Re: [2/3] iio: adc: ina2xx: Adhere to documented ABI, use Ohm instead of uOhm

From: Maciej Purski
Date: Thu Nov 02 2017 - 05:04:14 EST




On 10/14/2017 08:27 PM, Stefan Bruens wrote:
On Montag, 9. Oktober 2017 11:29:43 CEST Maciej Purski wrote:
On 10/01/2017 09:48 PM, Stefan BrÃns wrote:
According to the ABI documentation, the shunt resistor value should be
specificied in Ohm. As this is also used/documented for the MAX9611,
use the same for the INA2xx driver.

This poses an ABI break for anyone actually altering the shunt value
through the sysfs interface, it does not alter the default value nor
a value set from the devicetree.

Minor change: Fix comment, 1mA is 10^-3A.

I have just a minor issue. There could be an inconsistency with units as in
my patch I make current_lsb adjustable and I need it to be in uA (it used
to be hardcoded as 1 mA so to achieve better precision we need smaller
units). So in order to keep calibration register properly scaled, I convert
uOhms to mOhms on each set_calibration(). So if both my changes and your
changes were applied, on each shunt_resistore_store we would be performing
multiplication by 10^6 and then in set_calibration() division by 10^3 which
seems odd to me.

I guess we could keep it as shunt_resistor_ohms instead of
shunt_resistor_uohm. We could avoid performing division on each
shunt_resistor_show() and perform multiplication by 10^3 only once in
set_calibration() on each
shunt_resistore_store(). We could then change the default value and perform
division only on probing, when reading the shunt_resistance from device
tree.

There are many other options. It's not a major issue so maybe we could leave
it as it is or you could suggest some changes in my patch.
Sorry it took me so long to answer ...

The current fixed current_lsb of 1mA is indeed a bad choice for everything but
a shunt resistor value of 10mOhm, as it truncates the current value. So what
is a *good* choice?

One important point is the current register is merely more than a convenience
register. At least for the INA219/220, it provides nothing not achievable in
software, and for the INA226 family it only has added value if the current is
varying faster than the readout frequency and the averaging is used.

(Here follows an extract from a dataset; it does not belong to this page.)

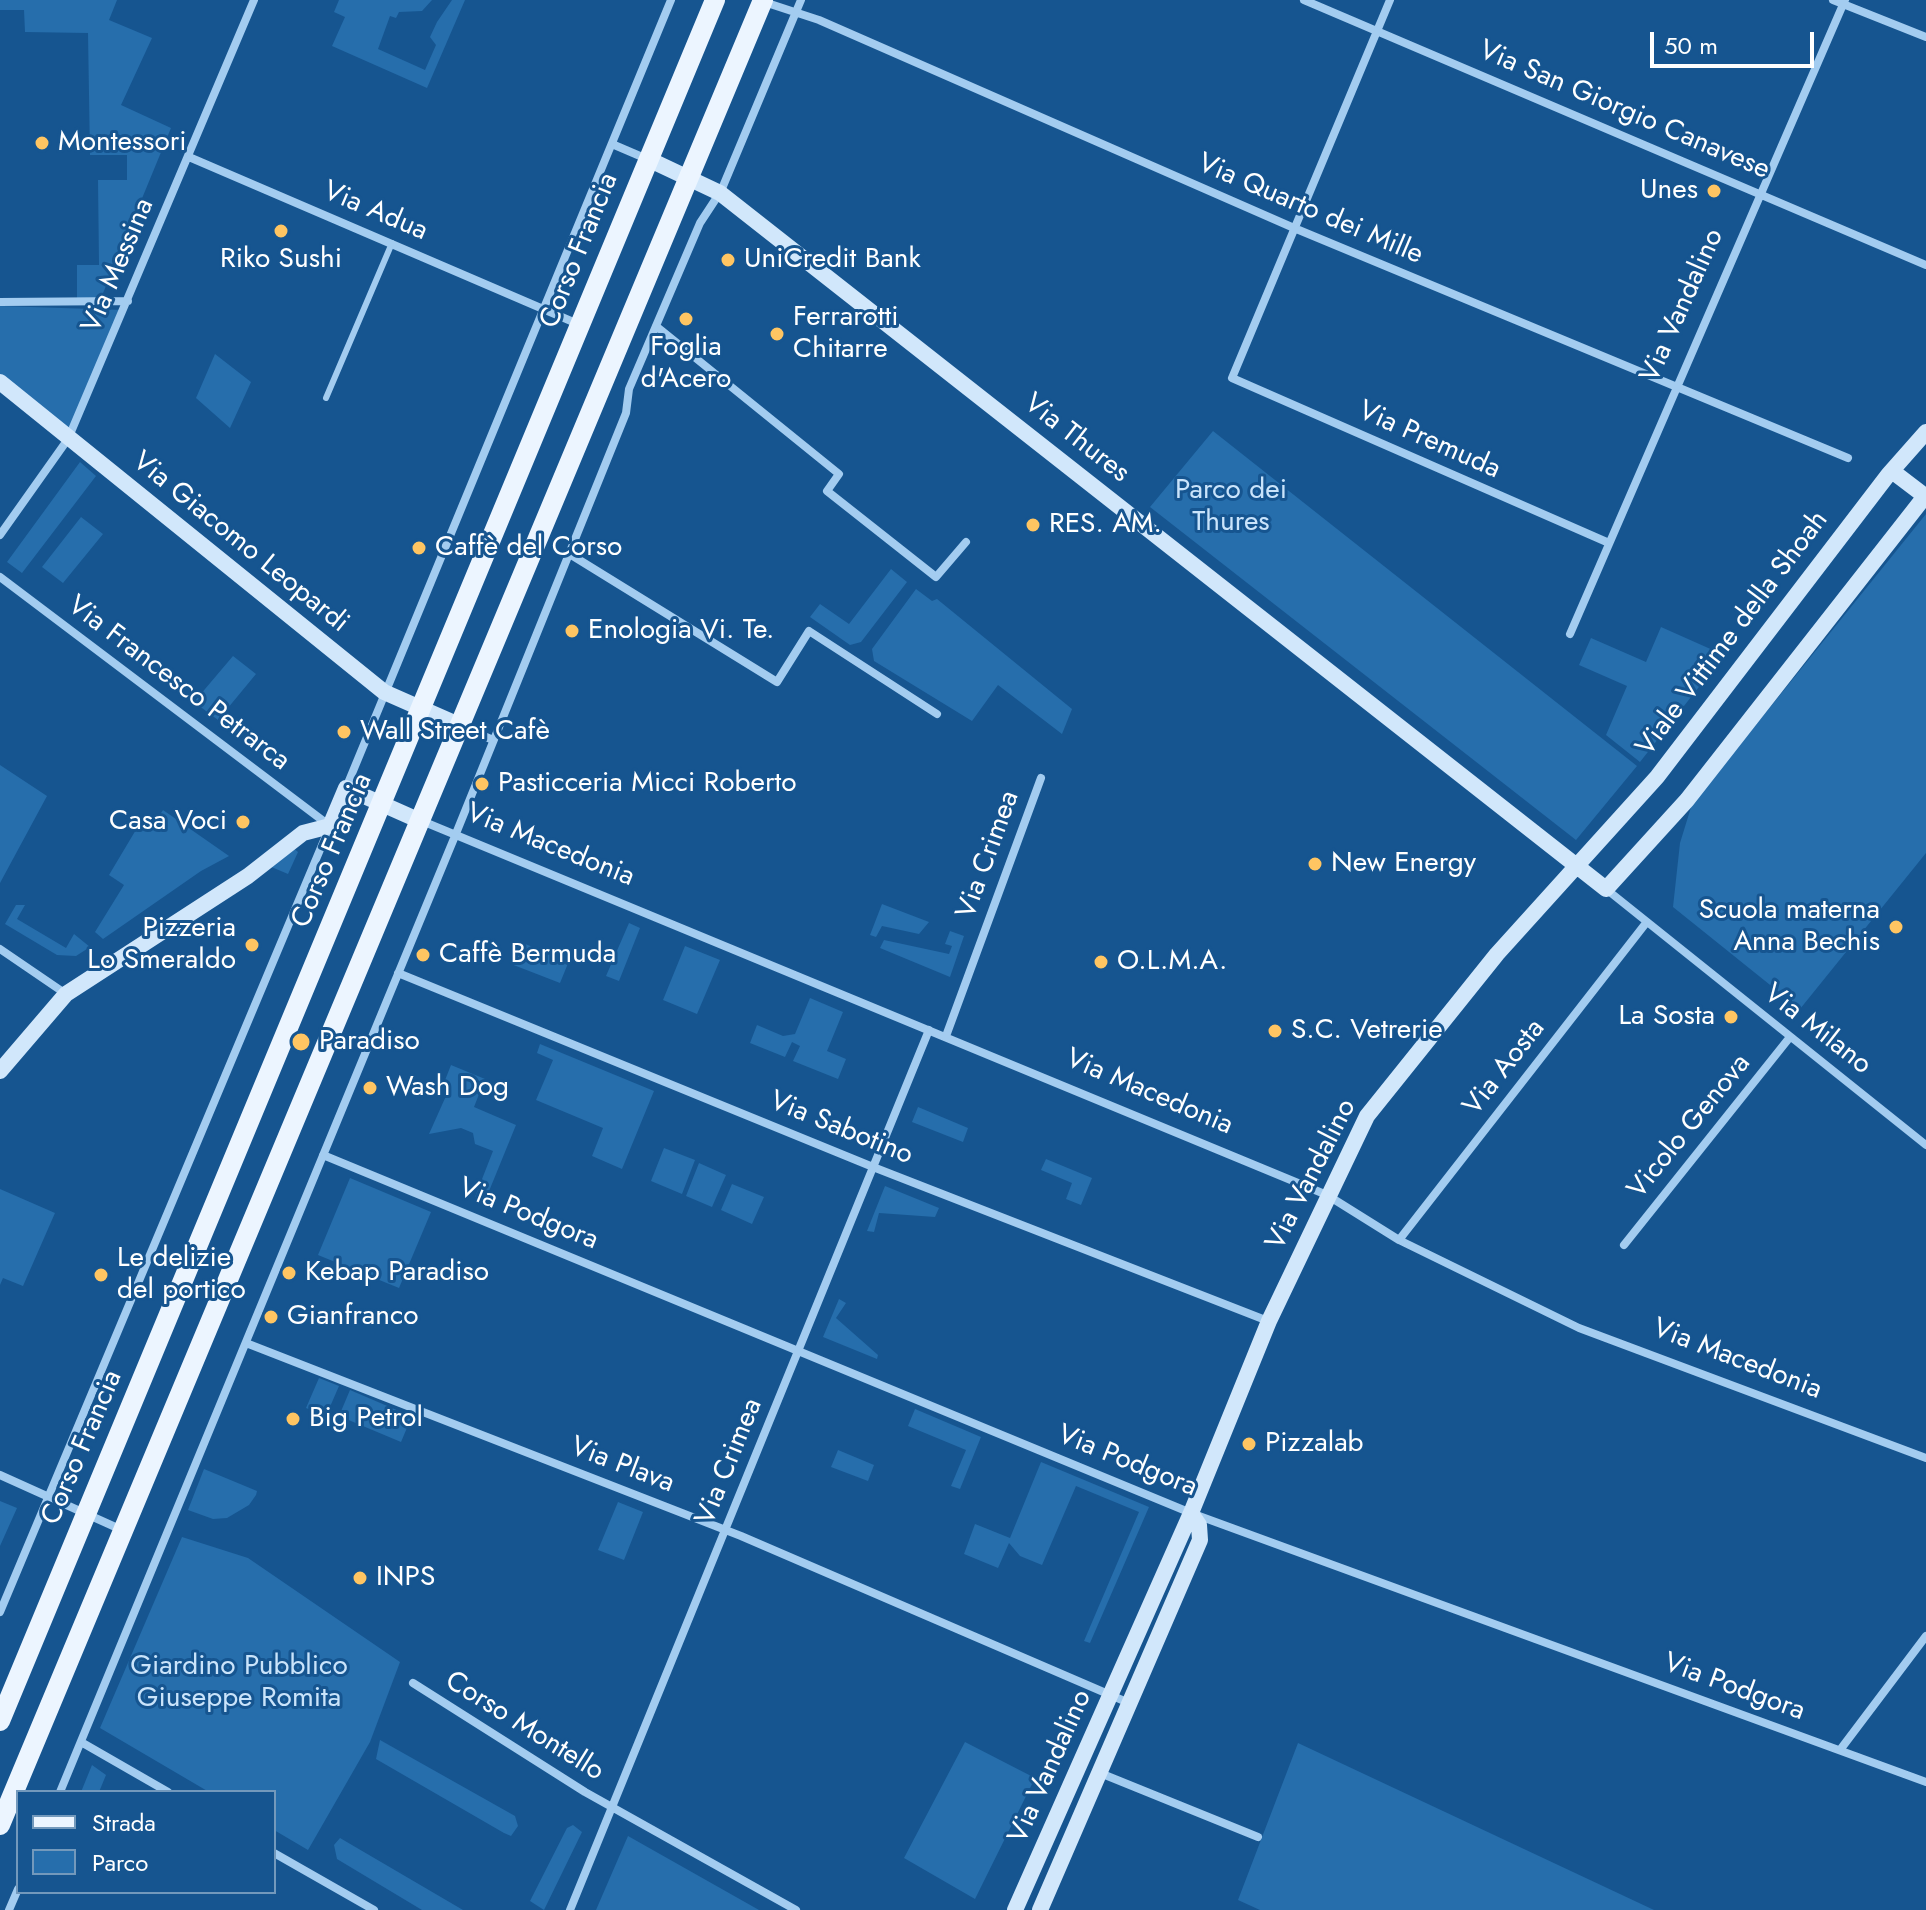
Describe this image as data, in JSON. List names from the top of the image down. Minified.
{"streets":{"main road":["Corso Francia"],"street":["Via San Giorgio Canavese","Via Quarto dei Mille","Via Adua","Via Messina","Via Vandalino","Via Thures","Via Premuda","Via Giacomo Leopardi","Viale Vittime della Shoah","Via Francesco Petrarca","Via Macedonia","Via Crimea","Via Milano","Via Aosta","Vicolo Genova","Via Sabotino","Via Podgora","Via Plava","Corso Montello"]},"crossings":[["Via San Giorgio Canavese","Via Vandalino"],["Via Quarto dei Mille","Via Vandalino"],["Via Quarto dei Mille","Via Premuda"],["Via Adua","Corso Francia"],["Via Adua","Via Messina"],["Corso Francia","Via Thures"],["Corso Francia","Via Giacomo Leopardi"],["Corso Francia","Via Francesco Petrarca"],["Corso Francia","Via Macedonia"],["Via Messina","Via Giacomo Leopardi"],["Via Vandalino","Via Thures"],["Via Vandalino","Via Premuda"],["Via Vandalino","Viale Vittime della Shoah"],["Via Vandalino","Via Macedonia"],["Via Vandalino","Via Sabotino"],["Via Vandalino","Via Podgora"],["Via Vandalino","Via Plava"],["Via Thures","Viale Vittime della Shoah"],["Via Thures","Via Milano"],["Via Macedonia","Via Crimea"],["Via Macedonia","Via Aosta"],["Via Crimea","Via Sabotino"],["Via Crimea","Via Podgora"],["Via Crimea","Via Plava"],["Via Crimea","Corso Montello"],["Via Milano","Via Aosta"],["Via Milano","Vicolo Genova"]],"parks":["Parco dei Thures","Giardino Pubblico Giuseppe Romita"],"places":["Montessori","Unes","Riko Sushi","UniCredit Bank","Foglia d'Acero","Ferrarotti Chitarre","RES. AM.","Caffè del Corso","Enologia Vi. Te.","Wall Street Cafè","Pasticceria Micci Roberto","Casa Voci","New Energy","Scuola materna Anna Bechis","Pizzeria Lo Smeraldo","Caffè Bermuda","O.L.M.A.","La Sosta","S.C. Vetrerie","Paradiso","Wash Dog","Kebap Paradiso","Le delizie del portico","Gianfranco","Big Petrol","Pizzalab","INPS"],"legend":["Strada","Parco"],"scale_bar":"50 m"}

The precision of the current register is limited by the precision of the shunt
voltage register, and may be reduced by the applied scaling/calibration
factor.

The precision of the shunt voltage register is fixed at 10uV (INA219) resp.
2.5uV (INA226). Changing conversion time (both) and PGA (219) affects the
noise and offset, but the lsb value is still fixed.

If one wants to carry over the shunt voltage register precision into the
current register, its important no (or hardly any) truncation happens. The
terms therefor are given in the manual, formulas 8.5.1 (4) resp 7.5.1 (3):

INA219: current = shunt_voltage * cal_register / 4096
INA226: current = shunt_voltage * cal_register / 2048

So any cal value smaller than 4096 (2048) will introduce truncation errors,
larger values may introduce overflows, if the full input range is used. Now,
would it not be wise to always use 4096 (2048) for the calibration value?

The raw values from the IIO subsystem are meaningless without their
accompanying scale factor. Instead of changing the calibration value, why not
just change the reported scale factor?

More opinions are very welcome.

Kind regards,

Stefan


Thanks for the reply.

I agree that cal_register set to 4096 (2048) allows us to eliminate truncaction error. However according to your suggestion, if we made cal_reg a fixed value, then current_lsb and r_shunt should be also a fixed value, as they are related according to formula 8.5 (1)

cal_register = 0.00512 / (current_lsb * r_shunt)

Therefore, changing the scale value wouldn't affect the calib_reg value, so it wouldn't give the user any information on the actual current_lsb of the device.
The real value is calculated like this by the user:

processed_value = raw_value * scale

I think that even after changing the scale value processed_value is expected to be approximately the same.

Maybe I'm wrong or I didn't precisely understand what you have suggested. I hope
that someone will also comment on that.